Assigned task: Rewrite the part of the text below on the association's board and audit committee that begins with the words "13.14 The association" and ends with "Assembly when convened.", changing "power of attorney" to "written authorization".
*** Opening of Text under study ***
13.11 General Secretariat: The General Secretariat can be selected from among the Central Board of Directors members or, if desired, the duties can be partially or fully assigned to another member or a non-member person. If a non-member is appointed, this person becomes an association employee and cannot be a member during their tenure. The working conditions, duties, and authorities of the General Secretary are determined by the Board of Directors.

13.12 Representation of Branches in the Board of Directors:

13.12.1 Each branch’s Board of Directors Chairman is a natural member of the Central Board of Directors. Branch chairmen can attend central board meetings and have voting rights if they participate.

13.13 The total number of principal members of the Board of Directors must not fall below five (5) after the replacement of the resigned principal members by the substitute members. If it falls below, the remaining members of the Board of Directors or the Audit Committee call for a General Assembly meeting within one (1) month to fill the vacancies. If the meeting is not called, a local Civil Court of Peace judge appoints three (3) members to call the General Assembly for this purpose.

13.14 The association is represented by the President of the Board of Directors or, in their absence, a Vice President appointed by the President. The Board of Directors may delegate representation authority to other board members or third parties with a power of attorney.

ARTICLE 14: AUDIT COMMITTEE

14.1 The Audit Committee consists of three (3) principal and three (3) substitute members elected by the General Assembly. The committee conducts audits every six months according to the principles and procedures set forth in the Associations Law and presents the audit results in a report to the Board of Directors and the General Assembly when convened.

14.2 The Audit Committee conducts internal audits and establishes methods and working principles for the budget, accounting records, and transactions of the association. The methods and principles for internal audits are as follows:

14.2.1 Whether the prepared budget is adhered to;

14.2.2 Whether association expenditures comply with the purpose, work topics, work program, and Board of Directors decisions;

14.2.3 Whether the necessary documents and records are available for association expenditures according to legal requirements;

14.2.4 Whether the income and expense statements and balance sheets are accurate and comply with the records;

14.2.5 Whether the association’s documents and income-expense accounts are recorded completely and correctly.
*** Close of Text under study ***
*** Opening of Given information ***
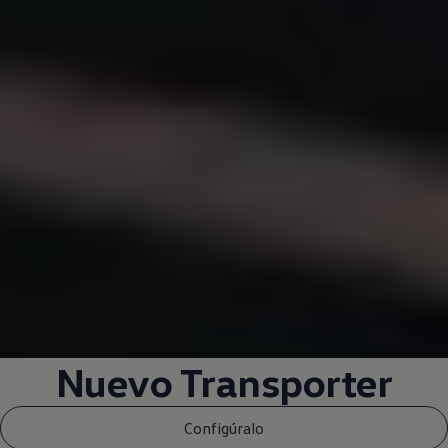
Nuevo
Transporter
Configúralo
*** Close of Given information ***
Answer to this problem:
13.14 The association is represented by the President of the Board of Directors or, in their absence, a Vice President appointed by the President. The Board of Directors may delegate representation authority to other board members or third parties with a written authorization.

ARTICLE 14: AUDIT COMMITTEE

14.1 The Audit Committee consists of three (3) principal and three (3) substitute members elected by the General Assembly. The committee conducts audits every six months according to the principles and procedures set forth in the Associations Law and presents the audit results in a report to the Board of Directors and the General Assembly when convened.